Reading Harrison calls me to write things that absolutely have to be said–something relevant, something that is working on me and that has to come out or risk burning my soul, not an academic or intellectual game, not something that sounds nice or clever–something that comes out of an ongoing wrestling match or dance or conversation with the Spirit.
This a Mark year for the prescribed church readings–most of the Gospel readings this year come from Mark’s account of the good news. For Palm Sunday our in-person services did a dramatic reading of Mark’s account of the Passion (Last Supper, betrayal, arrest, crucifixion, death and burial–the suffering) of Jesus, with readers playing different parts. On our Zoom service, we divided up the reading between a few of us. Mark’s Gospel is the shortest of the four, the writer doesn’t add fluff or niceties, there is no birth narrative, no Christmas, and the account ends with women running bewildered from an empty tomb. Reading Mark’s Passion account, he doesn’t stop to answer questions, he leaves those up to us to ask, wrestle with, and answer.
I think the writer of Mark and Jim Harrison would get along. Both of them had stories they had to tell. Holy Week, the week leading up to Easter, is full of those kind of Jesus stories. It moves me more than any other week of the church calendar. This Friday evening, Good Friday, we will have a service built around the seven different last words/phrases attributed to Jesus in the different Gospel accounts of his death. Then someone will respond–something spoken, read, sung–hopefully pulling those in attendance into the story.
The Gospel writers chose to write down a story that was being told orally, for fear of losing it. They knew it was too big to risk letting it go. And each of them went about it a bit differently, each giving something of themselves and their reckoning with the good news and the Spirit.
When I read Harrison’s poetry, I know that what he is saying is vital to who he was. It conveys what he loved, what he struggled with, what he laughed at, what he cried over, and what lit up his sense of wonder; the curiosity that was in his bones. He was a rough outdoorsman who lived on a farm in Michigan near where he was born. He fished, he ate, he drank, he traveled–he lived.
I hope I can find the words, the pictures, the moments in my life where I connect to love, to wonder, to Creation, to God and to the story of God and humanity that is unfolding through all of us and transform and transmute it all through the right words.
I hope you find your own moments and experiences and transform them into your own art–whether dance, song, painting, poem, carving, or your life itself as a work of art.

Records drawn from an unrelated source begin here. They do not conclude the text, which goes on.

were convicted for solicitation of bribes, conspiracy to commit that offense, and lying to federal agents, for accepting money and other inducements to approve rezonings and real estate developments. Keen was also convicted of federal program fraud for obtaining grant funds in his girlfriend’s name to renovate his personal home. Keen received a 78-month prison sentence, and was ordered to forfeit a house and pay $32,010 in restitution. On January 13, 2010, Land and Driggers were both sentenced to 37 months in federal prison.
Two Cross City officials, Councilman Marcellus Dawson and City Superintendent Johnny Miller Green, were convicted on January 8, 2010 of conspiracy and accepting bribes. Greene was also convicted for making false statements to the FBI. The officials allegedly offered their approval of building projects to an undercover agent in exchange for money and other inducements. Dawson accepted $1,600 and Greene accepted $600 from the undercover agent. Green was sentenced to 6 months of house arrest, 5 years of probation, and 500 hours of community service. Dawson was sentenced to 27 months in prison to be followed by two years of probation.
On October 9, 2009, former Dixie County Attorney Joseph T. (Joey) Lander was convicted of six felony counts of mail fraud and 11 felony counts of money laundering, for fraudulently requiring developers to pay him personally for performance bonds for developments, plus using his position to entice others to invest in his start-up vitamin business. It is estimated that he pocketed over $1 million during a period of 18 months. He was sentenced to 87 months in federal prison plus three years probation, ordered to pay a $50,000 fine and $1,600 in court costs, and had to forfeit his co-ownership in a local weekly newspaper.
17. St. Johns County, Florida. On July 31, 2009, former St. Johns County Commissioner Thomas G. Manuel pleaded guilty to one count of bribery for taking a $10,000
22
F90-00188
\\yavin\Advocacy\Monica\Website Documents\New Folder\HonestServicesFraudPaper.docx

God is a creator and we, in God’s image, are also meant to create.
One of my favorite lines of writing comes from the beginning of a Harrison poem called “Tomorrow,” where he talks about being blindsided by a new kind of wonder, the kind we haven’t experienced before. He writes:
“I’m hoping to be astonished tomorrow by I don’t know what”
The stars or the sunrise or sunset reflecting off the river; the smell and feeling of earned sweat; how excited your dog is when you walk in the door; a book you can’t put down or stop thinking about; the first sip of coffee or tea in the morning; jumping in the river, lake, or ocean when it’s colder than you expect; the memory of someone who shaped you; a conversation with someone you love when you don’t know what either of you will say next; an answered prayer; exploring somewhere you’ve never been; sacrificing something important for someone else–someone else sacrificing something important for you; knowing in your heart, soul, and bones that you are loved.
I’m hoping to be astonished tomorrow by I don’t. know. what. And I believe.